In these communities, partners could share stories, validate their experiences, and realize they were not going crazy. The realization that they were dealing with a shared, systemic cultural pattern rather than an isolated marital dispute provided psychological relief. This community support gave them the strength to navigate the next, most painful stage: deciding whether to stay or shut down the connection permanently.
Deciding to Leave and Reclaiming Peace
For almost all participants in the study, the relationship eventually reached an unviable state. The incompatibility of worldviews, the loss of mutual respect, and the decay of emotional intimacy made staying impossible. The hard choice to walk away was often the only way to recover their own health and sanity.
For those without children, the breakup, although painful, brought immediate relief. One partner described the post-relationship state clearly: "I was sad, but I was mentally at peace after over a year of hell. Sleeping again... It was very sad but there was some peace in having decided this is over and I'm leaving." Reclaiming their environment and silencing the constant noise of paranoia allowed their sleep cycles and stress levels to normalize.
However, for parents, the exit process was far more complex and fraught.
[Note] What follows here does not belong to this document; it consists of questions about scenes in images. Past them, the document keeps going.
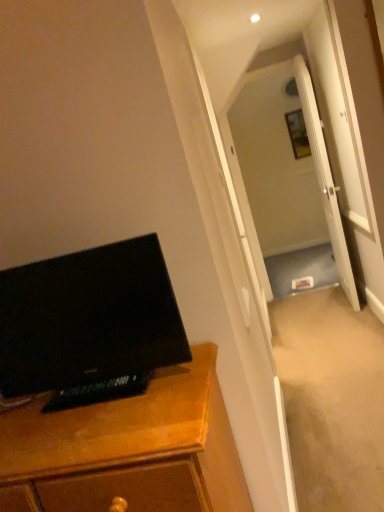
Question: Is white glossy door at center looking in the opposite direction of wooden picture frame at upper center?

Choices:
 (A) no
 (B) yes

Answer: (A)

Question: From a real-world perspective, is white glossy door at center on top of wooden picture frame at upper center?

Choices:
 (A) yes
 (B) no

Answer: (B)

Question: Can you confirm if white glossy door at center is wider than wooden picture frame at upper center?

Choices:
 (A) no
 (B) yes

Answer: (B)

Question: Is white glossy door at center shorter than wooden picture frame at upper center?

Choices:
 (A) yes
 (B) no

Answer: (B)

Question: Is white glossy door at center further to camera compared to wooden picture frame at upper center?

Choices:
 (A) yes
 (B) no

Answer: (B)

Question: Is white glossy door at center to the right of wooden picture frame at upper center from the viewer's perspective?

Choices:
 (A) yes
 (B) no

Answer: (B)

Question: Can white glossy door at center be found inside wooden cabinet at left?

Choices:
 (A) yes
 (B) no

Answer: (B)

Question: From the image's perspective, is wooden cabinet at left above white glossy door at center?

Choices:
 (A) yes
 (B) no

Answer: (B)

Question: Is wooden cabinet at left at the left side of white glossy door at center?

Choices:
 (A) yes
 (B) no

Answer: (A)

Question: Does wooden cabinet at left have a smaller size compared to white glossy door at center?

Choices:
 (A) no
 (B) yes

Answer: (A)

Question: Is wooden cabinet at left positioned with its back to white glossy door at center?

Choices:
 (A) yes
 (B) no

Answer: (A)

Question: From a real-world perspective, is wooden cabinet at left over white glossy door at center?

Choices:
 (A) no
 (B) yes

Answer: (A)

Question: Is wooden picture frame at upper center oriented towards white glossy door at center?

Choices:
 (A) no
 (B) yes

Answer: (B)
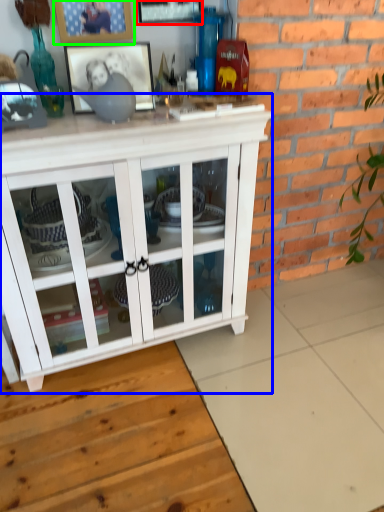
Question: Which object is positioned farthest from picture frame (highlighted by a red box)? Select from cabinetry (highlighted by a blue box) and picture frame (highlighted by a green box).

Choices:
 (A) cabinetry
 (B) picture frame

Answer: (A)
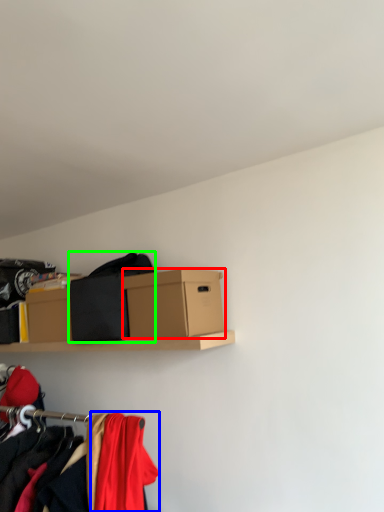
Question: Considering the real-world distances, which object is closest to box (highlighted by a red box)? clothing (highlighted by a blue box) or clothing (highlighted by a green box).

Choices:
 (A) clothing
 (B) clothing

Answer: (B)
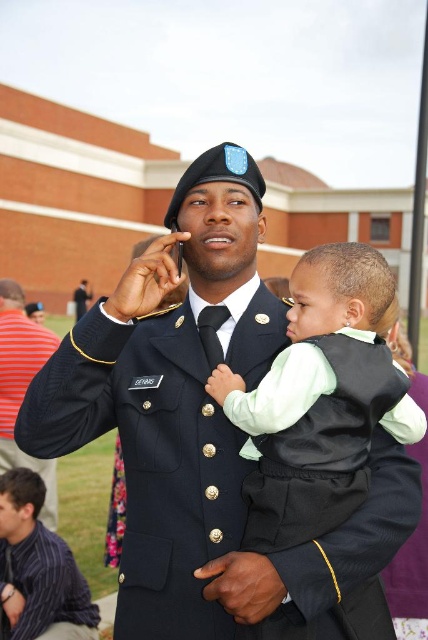
Does soft green fabric vest at center have a lesser width compared to brushed metal uniform at center?

Incorrect, soft green fabric vest at center's width is not less than brushed metal uniform at center's.

Who is positioned more to the right, soft green fabric vest at center or brushed metal uniform at center?

soft green fabric vest at center

This screenshot has height=640, width=428. In order to click on soft green fabric vest at center in this screenshot , I will do `click(324, 358)`.

Is uniformed man at center bigger than soft green fabric vest at center?

Yes.

Who is positioned more to the right, uniformed man at center or soft green fabric vest at center?

soft green fabric vest at center is more to the right.

This screenshot has height=640, width=428. I want to click on uniformed man at center, so click(202, 429).

Identify the location of uniformed man at center. (202, 429).

Who is more distant from viewer, (44, 401) or (89, 598)?

The point (89, 598) is more distant.

What do you see at coordinates (202, 429) in the screenshot? I see `uniformed man at center` at bounding box center [202, 429].

Where is `uniformed man at center`? The image size is (428, 640). uniformed man at center is located at coordinates (202, 429).

Where is `uniformed man at center`? The width and height of the screenshot is (428, 640). uniformed man at center is located at coordinates (202, 429).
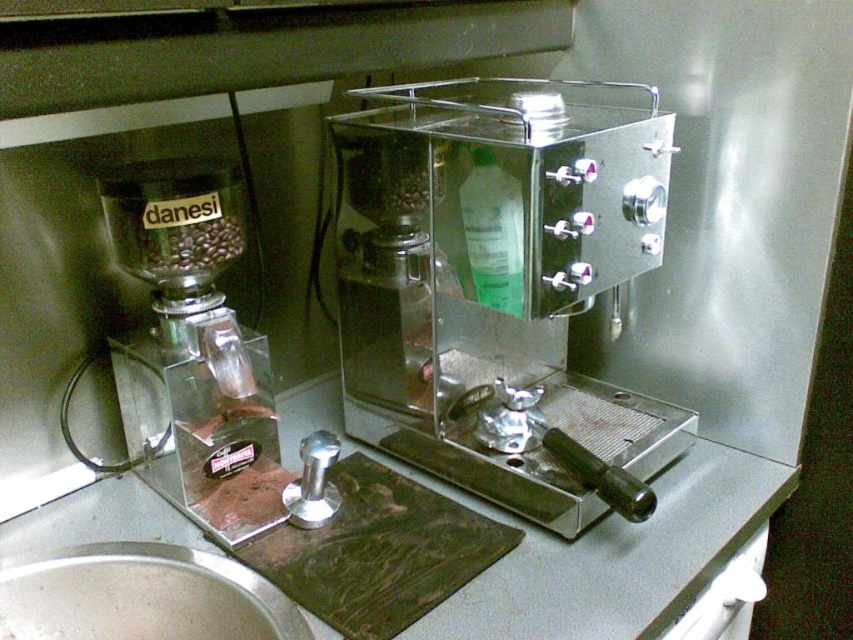
Is matte black grinder at left in front of silver metallic sink at lower left?

No, it is behind silver metallic sink at lower left.

Who is positioned more to the right, matte black grinder at left or silver metallic sink at lower left?

Positioned to the right is silver metallic sink at lower left.

This screenshot has height=640, width=853. I want to click on matte black grinder at left, so click(199, 340).

Identify the location of matte black grinder at left. The width and height of the screenshot is (853, 640). (199, 340).

From the picture: Is polished stainless steel espresso machine at center shorter than silver metallic sink at lower left?

Incorrect, polished stainless steel espresso machine at center's height does not fall short of silver metallic sink at lower left's.

Between point (473, 176) and point (195, 579), which one is positioned behind?

The point (195, 579) is behind.

You are a GUI agent. You are given a task and a screenshot of the screen. Output one action in this format:
    pyautogui.click(x=<x>, y=<y>)
    Task: Click on the polished stainless steel espresso machine at center
    Image resolution: width=853 pixels, height=640 pixels.
    Given the screenshot: What is the action you would take?
    pyautogui.click(x=502, y=285)

Is polished stainless steel espresso machine at center to the left of matte black grinder at left from the viewer's perspective?

Incorrect, polished stainless steel espresso machine at center is not on the left side of matte black grinder at left.

Based on the photo, does polished stainless steel espresso machine at center have a greater height compared to matte black grinder at left?

Indeed, polished stainless steel espresso machine at center has a greater height compared to matte black grinder at left.

You are a GUI agent. You are given a task and a screenshot of the screen. Output one action in this format:
    pyautogui.click(x=<x>, y=<y>)
    Task: Click on the polished stainless steel espresso machine at center
    The width and height of the screenshot is (853, 640).
    Given the screenshot: What is the action you would take?
    pyautogui.click(x=502, y=285)

Where is `polished stainless steel espresso machine at center`? polished stainless steel espresso machine at center is located at coordinates (502, 285).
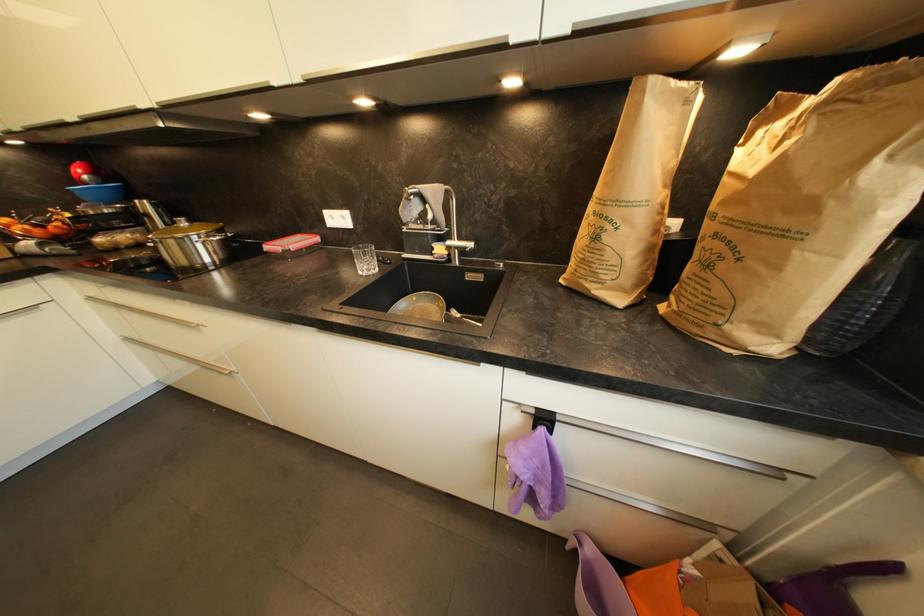
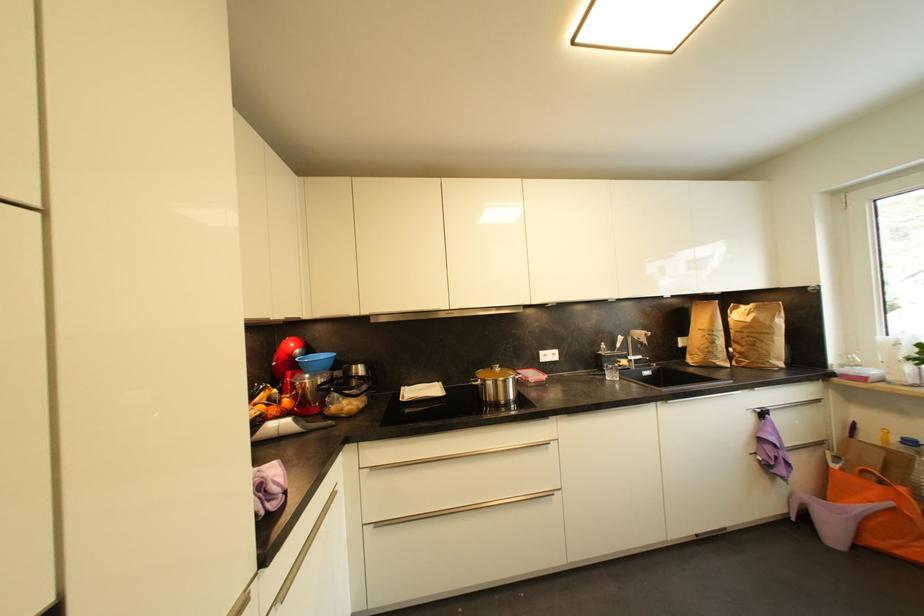
Where in the second image is the point corresponding to point 44,233 from the first image?

(277, 411)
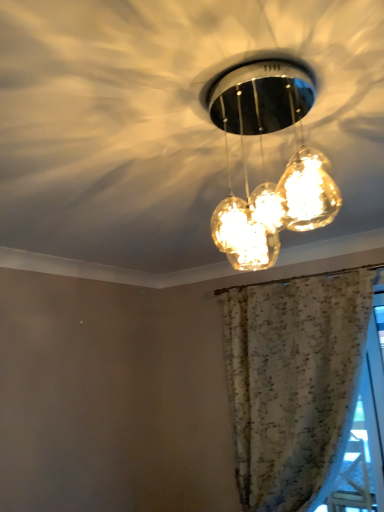
Question: Visually, is floral fabric curtain at upper center positioned to the left or to the right of translucent glass pendant lights at center?

Choices:
 (A) right
 (B) left

Answer: (A)

Question: From the image's perspective, is floral fabric curtain at upper center above or below translucent glass pendant lights at center?

Choices:
 (A) above
 (B) below

Answer: (B)

Question: Is point (324, 287) positioned closer to the camera than point (309, 83)?

Choices:
 (A) farther
 (B) closer

Answer: (A)

Question: From their relative heights in the image, would you say translucent glass pendant lights at center is taller or shorter than floral fabric curtain at upper center?

Choices:
 (A) short
 (B) tall

Answer: (A)

Question: From a real-world perspective, is translucent glass pendant lights at center positioned above or below floral fabric curtain at upper center?

Choices:
 (A) above
 (B) below

Answer: (A)

Question: Considering their positions, is translucent glass pendant lights at center located in front of or behind floral fabric curtain at upper center?

Choices:
 (A) front
 (B) behind

Answer: (A)

Question: From the image's perspective, is translucent glass pendant lights at center located above or below floral fabric curtain at upper center?

Choices:
 (A) below
 (B) above

Answer: (B)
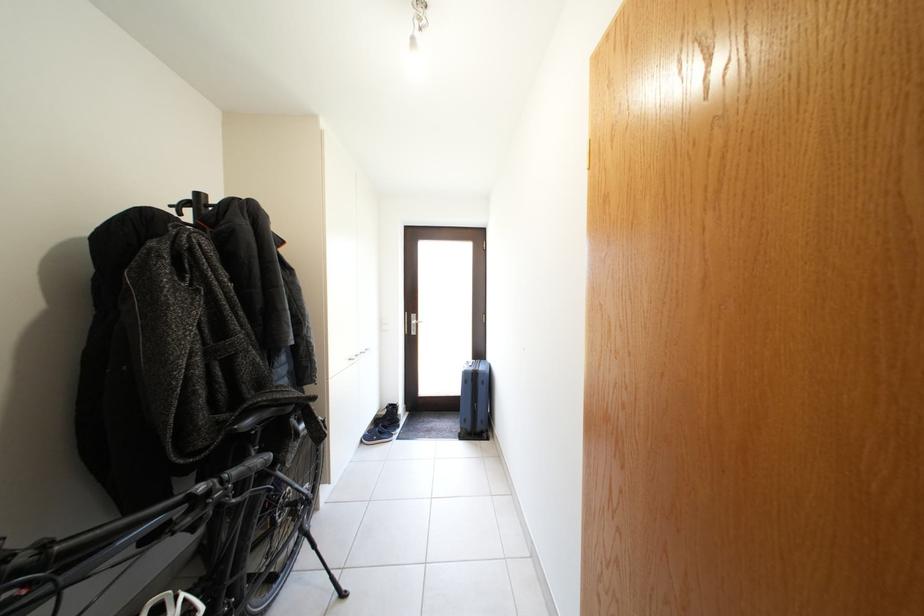
Identify the location of silver door handle. click(x=411, y=323).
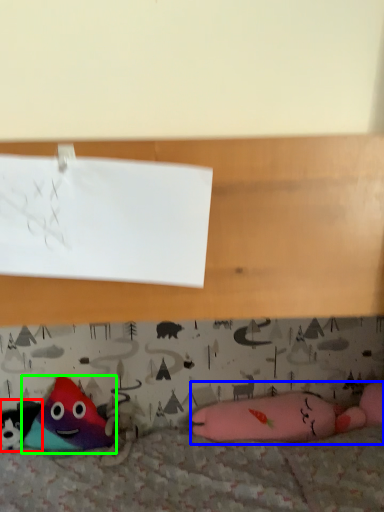
Question: Which object is positioned farthest from toy (highlighted by a red box)? Select from toy (highlighted by a blue box) and toy (highlighted by a green box).

Choices:
 (A) toy
 (B) toy

Answer: (A)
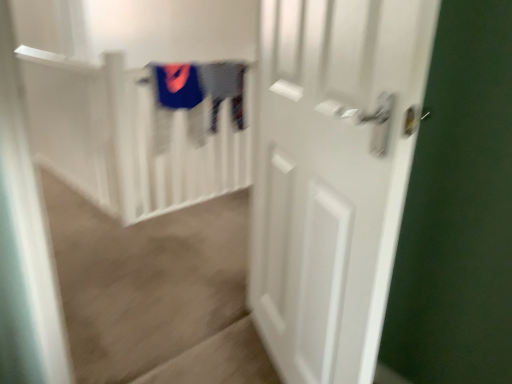
Question: In which direction should I rotate to look at velvet blue sweater at upper center, which is counted as the first clothing, starting from the left?

Choices:
 (A) left
 (B) right

Answer: (A)

Question: Is gray cotton sweater at upper center, the second clothing from the left, looking in the opposite direction of white matte stair railing at upper center?

Choices:
 (A) no
 (B) yes

Answer: (B)

Question: Is gray cotton sweater at upper center, the second clothing from the left, next to white matte stair railing at upper center?

Choices:
 (A) yes
 (B) no

Answer: (B)

Question: From the image's perspective, does gray cotton sweater at upper center, the second clothing from the left, appear lower than white matte stair railing at upper center?

Choices:
 (A) yes
 (B) no

Answer: (B)

Question: Is gray cotton sweater at upper center, the second clothing from the left, to the right of white matte stair railing at upper center from the viewer's perspective?

Choices:
 (A) yes
 (B) no

Answer: (A)

Question: Is gray cotton sweater at upper center, which is the first clothing from right to left, not near white matte stair railing at upper center?

Choices:
 (A) no
 (B) yes

Answer: (B)

Question: Can you confirm if gray cotton sweater at upper center, which is the first clothing from right to left, is smaller than white matte stair railing at upper center?

Choices:
 (A) yes
 (B) no

Answer: (A)

Question: Can you confirm if velvet blue sweater at upper center, positioned as the 2th clothing in right-to-left order, is bigger than white matte stair railing at upper center?

Choices:
 (A) no
 (B) yes

Answer: (A)

Question: Considering the relative sizes of velvet blue sweater at upper center, positioned as the 2th clothing in right-to-left order, and white matte stair railing at upper center in the image provided, is velvet blue sweater at upper center, positioned as the 2th clothing in right-to-left order, thinner than white matte stair railing at upper center?

Choices:
 (A) yes
 (B) no

Answer: (A)

Question: Could you tell me if velvet blue sweater at upper center, which is counted as the first clothing, starting from the left, is facing white matte stair railing at upper center?

Choices:
 (A) yes
 (B) no

Answer: (B)

Question: Can you confirm if velvet blue sweater at upper center, which is counted as the first clothing, starting from the left, is positioned to the right of white matte stair railing at upper center?

Choices:
 (A) yes
 (B) no

Answer: (A)

Question: Is velvet blue sweater at upper center, which is counted as the first clothing, starting from the left, at the left side of white matte stair railing at upper center?

Choices:
 (A) yes
 (B) no

Answer: (B)

Question: Is velvet blue sweater at upper center, positioned as the 2th clothing in right-to-left order, further to the viewer compared to white matte stair railing at upper center?

Choices:
 (A) no
 (B) yes

Answer: (B)

Question: Considering the relative positions of gray cotton sweater at upper center, the second clothing from the left, and white matte door at right in the image provided, is gray cotton sweater at upper center, the second clothing from the left, behind white matte door at right?

Choices:
 (A) yes
 (B) no

Answer: (A)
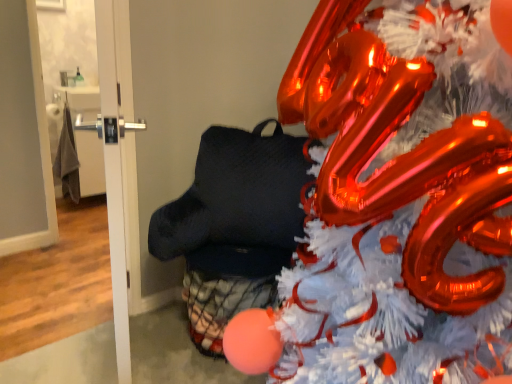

Leaving a partner did not mean they could cut contact. They had to co-parent, which meant ongoing negotiation to shield the children from the believing parent's extreme views without triggering legal battles or hostile confrontations. The work of buffering the children continued long after the divorce papers were signed, requiring a masterclass in boundary management.
Clinical Support and Legal Boundaries
The researchers behind the Anglia Ruskin study emphasize that partners of conspiracy theorists need specialized therapeutic support. Standard couples therapy often fails in these scenarios because it assumes both partners share a common baseline reality. Therapists must be equipped to handle the unique grief and stress of relationship dissolution where the partner is lost to a belief system.
Furthermore, the study authors warn that in severe cases, the conspiracy-believing partner's behavior can escalate from verbal hostility to stalking, harassment, or physical danger. When a theorist views their partner as the agent of a hostile conspiracy, the safety risk is real. In these situations, partners must prioritize their physical safety, document occurrences, and take legal action if necessary to protect themselves and their children.
Ultimately, relationships require a shared environment where information can be exchanged, updated, and trusted. When that basic infrastructure is corrupted, the system cannot survive. For the partners left behind, survival means acknowledging the loss, seeking community, and rebuilding their lives on solid ground.